Au fil des années, j’ai souvent exprimé que si je pouvais devenir par magie un personnage dans n’importe quel film jamais réalisé, ce serait dans « La Piscine ». Ce chef-d’œuvre atmosphérique excelle plus à créer une ambiance qu’à créer du suspense, décrivant des après-midi langoureux et oisifs passés au bord de la piscine. L’alchimie palpable entre Delon et Schneider fait monter la tension. Même si l’intrigue devient moins captivante à l’approche de sa conclusion, s’attardant excessivement sur la scène du meurtre, Delon reste le point central. Avec un éclat hâlé et des signes évidents de vieillissement (il incarne un écrivain raté dont les meilleurs jours sont passés, et la même chose peut être ressentie pour l’acteur), il partage l’écran avec deux des plus belles actrices du cinéma européen, mais il est Delon qui vole la vedette.

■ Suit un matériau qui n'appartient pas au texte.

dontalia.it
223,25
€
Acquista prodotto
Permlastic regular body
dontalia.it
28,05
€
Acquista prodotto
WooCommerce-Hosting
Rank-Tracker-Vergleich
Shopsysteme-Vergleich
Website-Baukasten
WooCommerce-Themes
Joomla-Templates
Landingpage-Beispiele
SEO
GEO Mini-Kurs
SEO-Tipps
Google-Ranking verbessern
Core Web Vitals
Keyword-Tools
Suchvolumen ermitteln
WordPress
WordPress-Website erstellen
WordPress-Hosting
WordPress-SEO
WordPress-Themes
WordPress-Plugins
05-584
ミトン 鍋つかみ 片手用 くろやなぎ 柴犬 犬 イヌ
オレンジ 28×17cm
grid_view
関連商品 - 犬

En y réfléchissant de plus près, on pourrait peut-être comparer le cinéma à un concours de beauté. L’un de ses aspects captivants est la capacité de préserver les individus les plus attrayants dans un état intemporel, nous permettant de rappeler leur visage principal longtemps après leur disparition. Par exemple, même si Alain Delon est parti, à travers des films comme « Midi Pourpre », « Le Samouraï » et « La Piscine », il continuera à perpétuer une chaleur séduisante.